Карта родины | страница 98



Сказочные дети летели в свою сказочную землю, вооруженные точными указаниями: «второй поворот направо, а дальше до самого утра», поразительно напоминающими шутку, которую в армии произносили каждый день: «копать от забора и до обеда». Чем мы и занимались вместе со всей страной. Наша Небывалия была с нами. Точнее — мы в ней.

НА КРАЮ ТВЕРДИ

До Нью-Йорка было ближе на восток, чем на запад. Всегда мечтал побывать на Тихом океане — и побывал, но сначала с той, американской стороны, в Калифорнии. Отчего Тихий океан выиграл. Владивостокцы любят сравнивать свой город с Сан-Франциско, потому что в Сан-Франциско не бывали. Общего — холмы и бухты. Береговая линия во Владивостоке старательно искажена и изгажена: ржавые корпуса кораблей, подъемные механизмы, единственный прогулочный участок с названием под стать — Спортгавань — украшен слепым кирпичным кубом яхт-клуба. Лишь магия слов смягчает впечатления. Сопки — просто-напросто холмы, но необычность имени плюс душераздирающий вальс, и глядишь с неизъяснимым волнением.

Возбуждение от новизны появляется еще в самолете и подтверждается на пути от аэропорта к центру. Иероглифы вывесок: совместные с южнокорейцами предприятия. Смуглые лица с удлиненными глазами: во Владивостоке и еще больше в Южно-Сахалинске дальневосточная добавка вносит некий акцент, придает четкость русской мягкости облика: по улицам идут красавицы с глянцевых календарей, только лучше. Еще страннее, что по улицам ездит. «Жигулей» и «москвичей» почти не видать — сплошь «тойоты» и «хонды». Сначала кажется, что Владивосток — город особо эмансипированных женщин, мечта феминисток, потом вспоминаешь, что у японских машин руль справа.

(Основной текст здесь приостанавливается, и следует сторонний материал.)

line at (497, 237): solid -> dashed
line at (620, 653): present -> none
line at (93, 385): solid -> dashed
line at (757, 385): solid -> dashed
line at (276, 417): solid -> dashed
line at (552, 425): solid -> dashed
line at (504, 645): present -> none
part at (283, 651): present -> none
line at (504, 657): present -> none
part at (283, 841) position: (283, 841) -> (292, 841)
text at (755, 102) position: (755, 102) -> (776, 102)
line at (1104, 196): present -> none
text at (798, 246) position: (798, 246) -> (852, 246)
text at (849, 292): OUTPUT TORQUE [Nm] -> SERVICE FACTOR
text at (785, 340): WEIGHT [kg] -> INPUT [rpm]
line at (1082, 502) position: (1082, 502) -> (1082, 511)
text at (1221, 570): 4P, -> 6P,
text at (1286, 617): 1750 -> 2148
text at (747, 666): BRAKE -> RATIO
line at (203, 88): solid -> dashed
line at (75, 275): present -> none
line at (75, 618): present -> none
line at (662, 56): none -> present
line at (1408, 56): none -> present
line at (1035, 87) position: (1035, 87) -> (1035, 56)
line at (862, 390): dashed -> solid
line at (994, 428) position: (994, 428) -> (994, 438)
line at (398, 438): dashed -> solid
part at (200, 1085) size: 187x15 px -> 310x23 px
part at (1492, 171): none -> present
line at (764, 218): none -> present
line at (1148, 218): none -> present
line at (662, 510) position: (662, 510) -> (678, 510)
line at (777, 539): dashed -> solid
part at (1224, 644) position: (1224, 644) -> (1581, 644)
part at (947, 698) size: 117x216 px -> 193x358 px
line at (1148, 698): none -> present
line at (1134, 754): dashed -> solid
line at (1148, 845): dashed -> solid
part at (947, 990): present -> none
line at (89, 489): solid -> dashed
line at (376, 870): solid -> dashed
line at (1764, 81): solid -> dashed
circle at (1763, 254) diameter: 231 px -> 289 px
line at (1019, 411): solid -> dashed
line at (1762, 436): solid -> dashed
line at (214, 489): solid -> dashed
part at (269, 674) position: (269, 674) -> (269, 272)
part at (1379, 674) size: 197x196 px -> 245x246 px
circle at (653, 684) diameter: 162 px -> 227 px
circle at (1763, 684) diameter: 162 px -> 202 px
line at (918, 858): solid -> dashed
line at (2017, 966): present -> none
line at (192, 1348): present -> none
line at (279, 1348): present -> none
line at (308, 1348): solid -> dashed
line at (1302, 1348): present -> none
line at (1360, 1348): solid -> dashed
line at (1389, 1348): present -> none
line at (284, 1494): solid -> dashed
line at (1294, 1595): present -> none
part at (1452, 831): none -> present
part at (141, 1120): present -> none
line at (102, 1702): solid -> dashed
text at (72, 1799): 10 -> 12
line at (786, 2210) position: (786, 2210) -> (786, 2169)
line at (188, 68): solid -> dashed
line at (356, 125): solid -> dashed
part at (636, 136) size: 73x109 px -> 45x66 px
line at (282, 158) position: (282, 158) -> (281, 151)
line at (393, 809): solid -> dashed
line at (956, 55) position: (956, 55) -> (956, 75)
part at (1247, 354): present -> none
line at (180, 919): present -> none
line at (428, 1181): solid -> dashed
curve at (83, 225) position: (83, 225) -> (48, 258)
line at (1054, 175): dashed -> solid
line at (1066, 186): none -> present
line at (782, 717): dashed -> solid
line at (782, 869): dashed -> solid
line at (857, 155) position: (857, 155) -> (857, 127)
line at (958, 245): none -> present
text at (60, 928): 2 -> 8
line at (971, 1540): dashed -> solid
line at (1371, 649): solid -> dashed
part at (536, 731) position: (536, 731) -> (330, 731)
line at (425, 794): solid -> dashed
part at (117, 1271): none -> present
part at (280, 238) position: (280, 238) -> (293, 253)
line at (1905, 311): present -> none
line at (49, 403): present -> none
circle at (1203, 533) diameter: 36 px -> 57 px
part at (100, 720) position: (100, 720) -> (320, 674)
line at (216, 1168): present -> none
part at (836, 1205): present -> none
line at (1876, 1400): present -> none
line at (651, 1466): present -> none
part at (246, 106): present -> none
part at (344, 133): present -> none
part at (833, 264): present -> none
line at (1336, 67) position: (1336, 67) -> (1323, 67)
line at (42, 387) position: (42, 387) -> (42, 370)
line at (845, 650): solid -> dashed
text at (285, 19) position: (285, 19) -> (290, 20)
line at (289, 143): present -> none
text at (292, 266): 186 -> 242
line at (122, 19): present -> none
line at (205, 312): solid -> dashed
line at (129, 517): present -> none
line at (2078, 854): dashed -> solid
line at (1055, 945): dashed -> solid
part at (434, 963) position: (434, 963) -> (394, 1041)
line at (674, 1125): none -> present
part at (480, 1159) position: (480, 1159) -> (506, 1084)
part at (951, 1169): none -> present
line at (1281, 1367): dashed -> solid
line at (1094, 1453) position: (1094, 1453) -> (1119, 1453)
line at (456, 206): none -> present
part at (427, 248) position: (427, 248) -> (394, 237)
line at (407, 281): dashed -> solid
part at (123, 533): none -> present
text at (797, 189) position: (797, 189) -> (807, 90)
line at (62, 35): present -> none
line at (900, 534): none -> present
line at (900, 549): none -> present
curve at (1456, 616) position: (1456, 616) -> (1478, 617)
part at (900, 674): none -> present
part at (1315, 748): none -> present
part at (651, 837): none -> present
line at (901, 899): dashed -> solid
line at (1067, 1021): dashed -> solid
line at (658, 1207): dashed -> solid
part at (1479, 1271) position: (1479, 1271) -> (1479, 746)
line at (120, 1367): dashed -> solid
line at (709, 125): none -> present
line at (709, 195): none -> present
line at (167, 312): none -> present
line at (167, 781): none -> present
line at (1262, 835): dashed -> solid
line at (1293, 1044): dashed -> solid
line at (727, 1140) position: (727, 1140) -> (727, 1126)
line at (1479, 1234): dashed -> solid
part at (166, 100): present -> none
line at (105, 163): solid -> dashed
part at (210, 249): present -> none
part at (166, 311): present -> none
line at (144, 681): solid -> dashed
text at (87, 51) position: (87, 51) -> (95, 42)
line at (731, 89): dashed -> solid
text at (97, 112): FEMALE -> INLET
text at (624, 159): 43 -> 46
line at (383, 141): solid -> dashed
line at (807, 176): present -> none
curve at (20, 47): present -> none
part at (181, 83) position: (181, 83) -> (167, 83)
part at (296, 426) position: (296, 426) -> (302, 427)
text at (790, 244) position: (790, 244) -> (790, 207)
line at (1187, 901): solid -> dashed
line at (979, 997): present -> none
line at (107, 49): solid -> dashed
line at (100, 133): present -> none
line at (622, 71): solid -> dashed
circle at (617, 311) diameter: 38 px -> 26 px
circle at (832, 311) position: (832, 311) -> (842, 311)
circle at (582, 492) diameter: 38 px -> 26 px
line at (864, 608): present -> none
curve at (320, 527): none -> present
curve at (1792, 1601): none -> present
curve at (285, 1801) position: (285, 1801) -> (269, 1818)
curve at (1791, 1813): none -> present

Подержанную «тойоту» в отличном состоянии можно купить долларов за пятьсот. Довезенная до Москвы, она удорожается в пять-шесть раз, но на месте — по карману. Особенно если привозишь сам, а это путь налаженный; на разовый рейс устраиваешься дневальным или на камбуз, а корабль, независимо от назначения, завернет в Японию за машинами. Нарядное зрелище — возвращающееся из плавания судно похоже на ежика из детской книжки. Пестрые автомобили принайтовлены к основанию мачты, к траловым дугам, к кран-балкам, водружены на капы кубриков и чуть ли не развешаны по бортам.

Автомобилизация Дальнего Востока причудлива: в таежной деревне Кия — блестящая «мазда» возле отчаянной развалюхи. В самом центре Владивостока, на улице Фокина, во дворе с сортиром посредине, прямо в огромной луже экскрементов — два белоснежных «ниссана». Над ними, на насесте неописуемого убожества, который оказывается квартирой, — благодушно расслабленный от принятого с утра отставной китобой Владимир Михайлович, выдавший формулу счастья: «У меня все есть. Телевизор. Картошка, морковка, лучок, горчица, перец». Я вышел из подворотни на оживленную улицу, забитую киосками с корейской лапшой, китайскими джинсами, японской электроникой, купил что-то якобы американское, с белым орлом на этикетке, и мы продолжили. Дальнейший разговор, как «Болеро», возвращался к рецепту благополучия. О политике Владимир Михайлович сказал: «Ельцин неплохой мужик, но его окружает вся эта наркомания. Погнал бы всех и жил как человек. Что ему надо-то? Посмотрел телевизор, сел за стол — картошка, морковка, лучок, горчица, перец». Господи, неужели правда?